Source passage: Begin
Letter Agreement, dated as of January 14, 2022, by and between Cross Country Healthcare, Inc. and Kevin C. Clark

EX-10.1 2 a52564385ex10_1.htm EXHIBIT 10.1
Exhibit 10.1

January 14, 2022
Mr. Kevin C. Clark
c/o Cross Country Healthcare, Inc.
6551 Park of Congress Boulevard, N.W.
Boca Raton, FL 33487
Dear Kevin:
In connection with your transition from employment as the president and chief executive officer of Cross Country Healthcare, Inc. (the “Company”) effective as of March 31, 2022 to non-executive chairman of the board of directors of the Company (the “Board”), the Company and you hereby agree as follows:
1.  All outstanding equity awards granted to you during your employment by the Company (the “Equity Awards”) will continue to vest and be settled as currently scheduled (including, but not limited to, performance share awards through the entirety of the applicable performance cycle) during your period of continued service on the Board or other service to the Company.
2.  Immediately prior to the consummation of a Change in Control (as defined in the Company’s 2020 Omnibus Incentive Plan or its successor) during your period of continued service on the Board or other service to the Company, your Equity Awards shall become fully vested.  Following the vesting of the Equity Awards, such Equity Awards shall be settled in a manner that is in compliance with, or is exempt from, Section 409A of the Internal Revenue Code of 1986, as amended.
Source passage: End
Data block: Begin
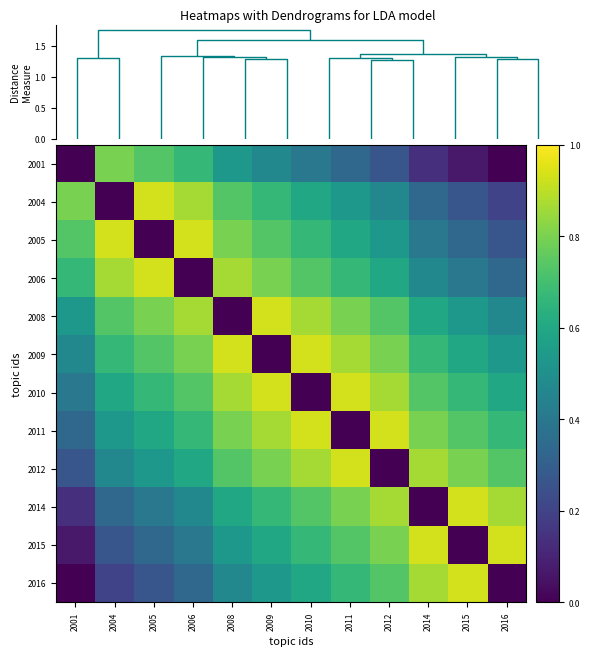

At which category is the sum across all series the highest?

2009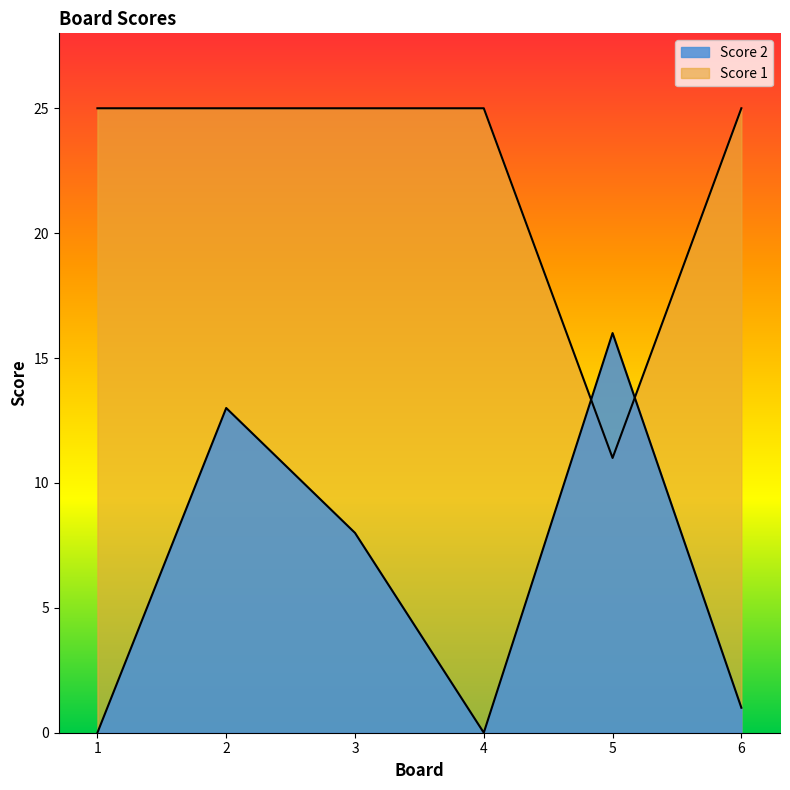

Which series has the widest spread of values?

Score 2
Data block: End
## Directions for this task
Using the letter agreement, say whether each statement agrees with it: (a) the move from chief executive to non-executive chairman takes effect March 31, 2022; (b) the equity awards stop vesting once the chief executive role ends; (c) if a Change in Control happens during continued service, the equity awards become fully vested. Answer yes or no for each and quote the words that decide it.

## Task result
(a) Yes: "effective as of March 31, 2022"
(b) No: "will continue to vest and be settled as currently scheduled"
(c) Yes: "your Equity Awards shall become fully vested"